* [EXERCISE]:
Write out every line of the data below word for word, keeping the original order.

[[ RECORDS FOR THE TASK, beginning ]]

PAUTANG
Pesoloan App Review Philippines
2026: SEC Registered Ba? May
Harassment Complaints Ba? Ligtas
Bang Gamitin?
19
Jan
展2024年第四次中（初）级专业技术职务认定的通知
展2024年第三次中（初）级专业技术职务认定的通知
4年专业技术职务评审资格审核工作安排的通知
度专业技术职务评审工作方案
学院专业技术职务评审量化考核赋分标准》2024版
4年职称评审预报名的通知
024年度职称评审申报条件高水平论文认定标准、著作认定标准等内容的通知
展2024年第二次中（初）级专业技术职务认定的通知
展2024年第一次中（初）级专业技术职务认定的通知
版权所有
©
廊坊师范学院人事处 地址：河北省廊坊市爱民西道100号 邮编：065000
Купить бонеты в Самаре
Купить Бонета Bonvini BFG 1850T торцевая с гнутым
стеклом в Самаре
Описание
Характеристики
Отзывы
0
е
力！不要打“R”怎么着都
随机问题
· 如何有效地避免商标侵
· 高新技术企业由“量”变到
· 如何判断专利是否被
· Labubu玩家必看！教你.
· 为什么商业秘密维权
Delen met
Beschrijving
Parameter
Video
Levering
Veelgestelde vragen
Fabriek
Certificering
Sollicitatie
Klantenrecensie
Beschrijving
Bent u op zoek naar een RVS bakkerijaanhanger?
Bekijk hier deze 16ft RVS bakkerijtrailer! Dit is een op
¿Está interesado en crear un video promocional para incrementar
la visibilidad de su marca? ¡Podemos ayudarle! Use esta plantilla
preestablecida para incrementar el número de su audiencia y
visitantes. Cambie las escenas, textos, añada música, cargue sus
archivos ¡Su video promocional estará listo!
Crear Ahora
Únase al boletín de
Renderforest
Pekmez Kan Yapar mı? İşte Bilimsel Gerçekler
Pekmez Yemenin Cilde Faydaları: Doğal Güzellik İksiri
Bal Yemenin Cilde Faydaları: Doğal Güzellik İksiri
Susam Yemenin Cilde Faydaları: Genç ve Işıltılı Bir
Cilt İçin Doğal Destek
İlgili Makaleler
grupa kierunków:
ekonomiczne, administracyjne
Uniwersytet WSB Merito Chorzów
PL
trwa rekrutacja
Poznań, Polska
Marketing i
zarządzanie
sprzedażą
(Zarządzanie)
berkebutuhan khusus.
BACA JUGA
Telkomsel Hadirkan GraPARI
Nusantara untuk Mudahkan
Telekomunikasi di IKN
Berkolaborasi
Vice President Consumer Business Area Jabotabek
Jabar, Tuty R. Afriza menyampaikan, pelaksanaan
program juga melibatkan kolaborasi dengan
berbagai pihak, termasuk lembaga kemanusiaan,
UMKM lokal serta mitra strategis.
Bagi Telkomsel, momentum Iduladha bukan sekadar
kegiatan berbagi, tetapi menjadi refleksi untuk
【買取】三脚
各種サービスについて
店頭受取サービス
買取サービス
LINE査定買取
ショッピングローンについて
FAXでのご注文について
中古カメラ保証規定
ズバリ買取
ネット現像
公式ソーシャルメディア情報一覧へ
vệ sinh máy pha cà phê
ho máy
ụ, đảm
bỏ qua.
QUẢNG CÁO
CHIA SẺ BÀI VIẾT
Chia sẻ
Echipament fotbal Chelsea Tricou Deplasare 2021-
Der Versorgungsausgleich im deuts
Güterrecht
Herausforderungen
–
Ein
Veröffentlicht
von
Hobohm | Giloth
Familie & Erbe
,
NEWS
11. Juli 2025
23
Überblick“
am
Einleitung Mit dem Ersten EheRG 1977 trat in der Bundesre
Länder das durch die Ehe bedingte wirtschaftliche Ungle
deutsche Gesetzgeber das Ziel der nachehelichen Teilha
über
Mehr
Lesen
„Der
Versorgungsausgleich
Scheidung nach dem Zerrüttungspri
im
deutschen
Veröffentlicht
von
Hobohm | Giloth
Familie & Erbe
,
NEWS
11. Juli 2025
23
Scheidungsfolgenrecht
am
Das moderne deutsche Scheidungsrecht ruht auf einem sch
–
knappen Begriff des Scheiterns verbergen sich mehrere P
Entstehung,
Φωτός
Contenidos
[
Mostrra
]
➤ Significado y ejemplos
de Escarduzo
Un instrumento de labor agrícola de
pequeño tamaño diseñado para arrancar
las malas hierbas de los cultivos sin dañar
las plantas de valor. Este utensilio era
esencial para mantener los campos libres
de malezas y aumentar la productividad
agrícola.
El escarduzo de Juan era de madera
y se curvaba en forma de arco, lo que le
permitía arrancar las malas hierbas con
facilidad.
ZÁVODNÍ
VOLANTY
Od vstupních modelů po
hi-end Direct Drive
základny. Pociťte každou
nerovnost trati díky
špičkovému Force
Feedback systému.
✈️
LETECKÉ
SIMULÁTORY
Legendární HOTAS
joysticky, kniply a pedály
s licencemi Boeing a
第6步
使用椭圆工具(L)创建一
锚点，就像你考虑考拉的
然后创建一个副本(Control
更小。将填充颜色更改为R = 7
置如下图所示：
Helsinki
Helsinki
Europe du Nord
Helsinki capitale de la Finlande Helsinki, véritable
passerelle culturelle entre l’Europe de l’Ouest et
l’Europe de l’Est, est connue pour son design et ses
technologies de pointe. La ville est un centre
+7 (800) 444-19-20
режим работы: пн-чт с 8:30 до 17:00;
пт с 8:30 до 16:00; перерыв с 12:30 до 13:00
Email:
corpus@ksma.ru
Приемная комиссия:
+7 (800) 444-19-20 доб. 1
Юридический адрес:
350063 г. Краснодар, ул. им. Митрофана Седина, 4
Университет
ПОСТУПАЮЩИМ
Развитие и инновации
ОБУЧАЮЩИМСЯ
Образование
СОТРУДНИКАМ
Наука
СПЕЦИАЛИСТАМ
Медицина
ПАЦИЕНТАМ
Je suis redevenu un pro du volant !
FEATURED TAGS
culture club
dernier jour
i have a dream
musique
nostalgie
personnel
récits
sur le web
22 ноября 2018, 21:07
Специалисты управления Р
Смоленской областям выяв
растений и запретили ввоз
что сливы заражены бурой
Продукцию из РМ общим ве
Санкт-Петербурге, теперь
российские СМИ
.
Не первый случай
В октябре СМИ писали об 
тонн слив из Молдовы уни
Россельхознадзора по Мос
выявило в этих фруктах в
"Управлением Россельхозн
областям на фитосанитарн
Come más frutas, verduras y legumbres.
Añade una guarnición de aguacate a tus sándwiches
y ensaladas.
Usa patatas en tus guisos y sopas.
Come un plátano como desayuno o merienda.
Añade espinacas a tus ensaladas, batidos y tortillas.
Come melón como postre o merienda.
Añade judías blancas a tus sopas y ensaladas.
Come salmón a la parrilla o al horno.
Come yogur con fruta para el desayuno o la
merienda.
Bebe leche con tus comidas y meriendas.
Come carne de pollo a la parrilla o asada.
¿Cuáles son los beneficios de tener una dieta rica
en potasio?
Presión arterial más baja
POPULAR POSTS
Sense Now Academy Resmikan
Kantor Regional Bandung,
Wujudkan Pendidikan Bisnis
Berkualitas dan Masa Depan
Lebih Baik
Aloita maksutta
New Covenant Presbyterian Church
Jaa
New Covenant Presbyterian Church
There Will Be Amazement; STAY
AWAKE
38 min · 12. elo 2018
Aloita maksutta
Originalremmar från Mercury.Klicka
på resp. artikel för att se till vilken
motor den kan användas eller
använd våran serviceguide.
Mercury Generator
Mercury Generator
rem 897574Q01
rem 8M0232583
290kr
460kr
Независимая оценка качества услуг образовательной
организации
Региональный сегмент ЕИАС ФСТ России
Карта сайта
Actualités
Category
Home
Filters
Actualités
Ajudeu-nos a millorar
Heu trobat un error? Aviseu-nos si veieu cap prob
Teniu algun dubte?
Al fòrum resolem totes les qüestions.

[[ RECORDS FOR THE TASK, end ]]

* [RESULT FOR THIS TASK]:
PAUTANG
Pesoloan App Review Philippines
2026: SEC Registered Ba? May
Harassment Complaints Ba? Ligtas
Bang Gamitin?
19
Jan
展2024年第四次中（初）级专业技术职务认定的通知
展2024年第三次中（初）级专业技术职务认定的通知
4年专业技术职务评审资格审核工作安排的通知
度专业技术职务评审工作方案
学院专业技术职务评审量化考核赋分标准》2024版
4年职称评审预报名的通知
024年度职称评审申报条件高水平论文认定标准、著作认定标准等内容的通知
展2024年第二次中（初）级专业技术职务认定的通知
展2024年第一次中（初）级专业技术职务认定的通知
版权所有
©
廊坊师范学院人事处 地址：河北省廊坊市爱民西道100号 邮编：065000
Купить бонеты в Самаре
Купить Бонета Bonvini BFG 1850T торцевая с гнутым
стеклом в Самаре
Описание
Характеристики
Отзывы
0
е
力！不要打“R”怎么着都
随机问题
· 如何有效地避免商标侵
· 高新技术企业由“量”变到
· 如何判断专利是否被
· Labubu玩家必看！教你.
· 为什么商业秘密维权
Delen met
Beschrijving
Parameter
Video
Levering
Veelgestelde vragen
Fabriek
Certificering
Sollicitatie
Klantenrecensie
Beschrijving
Bent u op zoek naar een RVS bakkerijaanhanger?
Bekijk hier deze 16ft RVS bakkerijtrailer! Dit is een op
¿Está interesado en crear un video promocional para incrementar
la visibilidad de su marca? ¡Podemos ayudarle! Use esta plantilla
preestablecida para incrementar el número de su audiencia y
visitantes. Cambie las escenas, textos, añada música, cargue sus
archivos ¡Su video promocional estará listo!
Crear Ahora
Únase al boletín de
Renderforest
Pekmez Kan Yapar mı? İşte Bilimsel Gerçekler
Pekmez Yemenin Cilde Faydaları: Doğal Güzellik İksiri
Bal Yemenin Cilde Faydaları: Doğal Güzellik İksiri
Susam Yemenin Cilde Faydaları: Genç ve Işıltılı Bir
Cilt İçin Doğal Destek
İlgili Makaleler
grupa kierunków:
ekonomiczne, administracyjne
Uniwersytet WSB Merito Chorzów
PL
trwa rekrutacja
Poznań, Polska
Marketing i
zarządzanie
sprzedażą
(Zarządzanie)
berkebutuhan khusus.
BACA JUGA
Telkomsel Hadirkan GraPARI
Nusantara untuk Mudahkan
Telekomunikasi di IKN
Berkolaborasi
Vice President Consumer Business Area Jabotabek
Jabar, Tuty R. Afriza menyampaikan, pelaksanaan
program juga melibatkan kolaborasi dengan
berbagai pihak, termasuk lembaga kemanusiaan,
UMKM lokal serta mitra strategis.
Bagi Telkomsel, momentum Iduladha bukan sekadar
kegiatan berbagi, tetapi menjadi refleksi untuk
【買取】三脚
各種サービスについて
店頭受取サービス
買取サービス
LINE査定買取
ショッピングローンについて
FAXでのご注文について
中古カメラ保証規定
ズバリ買取
ネット現像
公式ソーシャルメディア情報一覧へ
vệ sinh máy pha cà phê
ho máy
ụ, đảm
bỏ qua.
QUẢNG CÁO
CHIA SẺ BÀI VIẾT
Chia sẻ
Echipament fotbal Chelsea Tricou Deplasare 2021-
Der Versorgungsausgleich im deuts
Güterrecht
Herausforderungen
–
Ein
Veröffentlicht
von
Hobohm | Giloth
Familie & Erbe
,
NEWS
11. Juli 2025
23
Überblick“
am
Einleitung Mit dem Ersten EheRG 1977 trat in der Bundesre
Länder das durch die Ehe bedingte wirtschaftliche Ungle
deutsche Gesetzgeber das Ziel der nachehelichen Teilha
über
Mehr
Lesen
„Der
Versorgungsausgleich
Scheidung nach dem Zerrüttungspri
im
deutschen
Veröffentlicht
von
Hobohm | Giloth
Familie & Erbe
,
NEWS
11. Juli 2025
23
Scheidungsfolgenrecht
am
Das moderne deutsche Scheidungsrecht ruht auf einem sch
–
knappen Begriff des Scheiterns verbergen sich mehrere P
Entstehung,
Φωτός
Contenidos
[
Mostrra
]
➤ Significado y ejemplos
de Escarduzo
Un instrumento de labor agrícola de
pequeño tamaño diseñado para arrancar
las malas hierbas de los cultivos sin dañar
las plantas de valor. Este utensilio era
esencial para mantener los campos libres
de malezas y aumentar la productividad
agrícola.
El escarduzo de Juan era de madera
y se curvaba en forma de arco, lo que le
permitía arrancar las malas hierbas con
facilidad.
ZÁVODNÍ
VOLANTY
Od vstupních modelů po
hi-end Direct Drive
základny. Pociťte každou
nerovnost trati díky
špičkovému Force
Feedback systému.
✈️
LETECKÉ
SIMULÁTORY
Legendární HOTAS
joysticky, kniply a pedály
s licencemi Boeing a
第6步
使用椭圆工具(L)创建一
锚点，就像你考虑考拉的
然后创建一个副本(Control
更小。将填充颜色更改为R = 7
置如下图所示：
Helsinki
Helsinki
Europe du Nord
Helsinki capitale de la Finlande Helsinki, véritable
passerelle culturelle entre l’Europe de l’Ouest et
l’Europe de l’Est, est connue pour son design et ses
technologies de pointe. La ville est un centre
+7 (800) 444-19-20
режим работы: пн-чт с 8:30 до 17:00;
пт с 8:30 до 16:00; перерыв с 12:30 до 13:00
Email:
corpus@ksma.ru
Приемная комиссия:
+7 (800) 444-19-20 доб. 1
Юридический адрес:
350063 г. Краснодар, ул. им. Митрофана Седина, 4
Университет
ПОСТУПАЮЩИМ
Развитие и инновации
ОБУЧАЮЩИМСЯ
Образование
СОТРУДНИКАМ
Наука
СПЕЦИАЛИСТАМ
Медицина
ПАЦИЕНТАМ
Je suis redevenu un pro du volant !
FEATURED TAGS
culture club
dernier jour
i have a dream
musique
nostalgie
personnel
récits
sur le web
22 ноября 2018, 21:07
Специалисты управления Р
Смоленской областям выяв
растений и запретили ввоз
что сливы заражены бурой
Продукцию из РМ общим ве
Санкт-Петербурге, теперь
российские СМИ
.
Не первый случай
В октябре СМИ писали об 
тонн слив из Молдовы уни
Россельхознадзора по Мос
выявило в этих фруктах в
"Управлением Россельхозн
областям на фитосанитарн
Come más frutas, verduras y legumbres.
Añade una guarnición de aguacate a tus sándwiches
y ensaladas.
Usa patatas en tus guisos y sopas.
Come un plátano como desayuno o merienda.
Añade espinacas a tus ensaladas, batidos y tortillas.
Come melón como postre o merienda.
Añade judías blancas a tus sopas y ensaladas.
Come salmón a la parrilla o al horno.
Come yogur con fruta para el desayuno o la
merienda.
Bebe leche con tus comidas y meriendas.
Come carne de pollo a la parrilla o asada.
¿Cuáles son los beneficios de tener una dieta rica
en potasio?
Presión arterial más baja
POPULAR POSTS
Sense Now Academy Resmikan
Kantor Regional Bandung,
Wujudkan Pendidikan Bisnis
Berkualitas dan Masa Depan
Lebih Baik
Aloita maksutta
New Covenant Presbyterian Church
Jaa
New Covenant Presbyterian Church
There Will Be Amazement; STAY
AWAKE
38 min · 12. elo 2018
Aloita maksutta
Originalremmar från Mercury.Klicka
på resp. artikel för att se till vilken
motor den kan användas eller
använd våran serviceguide.
Mercury Generator
Mercury Generator
rem 897574Q01
rem 8M0232583
290kr
460kr
Независимая оценка качества услуг образовательной
организации
Региональный сегмент ЕИАС ФСТ России
Карта сайта
Actualités
Category
Home
Filters
Actualités
Ajudeu-nos a millorar
Heu trobat un error? Aviseu-nos si veieu cap prob
Teniu algun dubte?
Al fòrum resolem totes les qüestions.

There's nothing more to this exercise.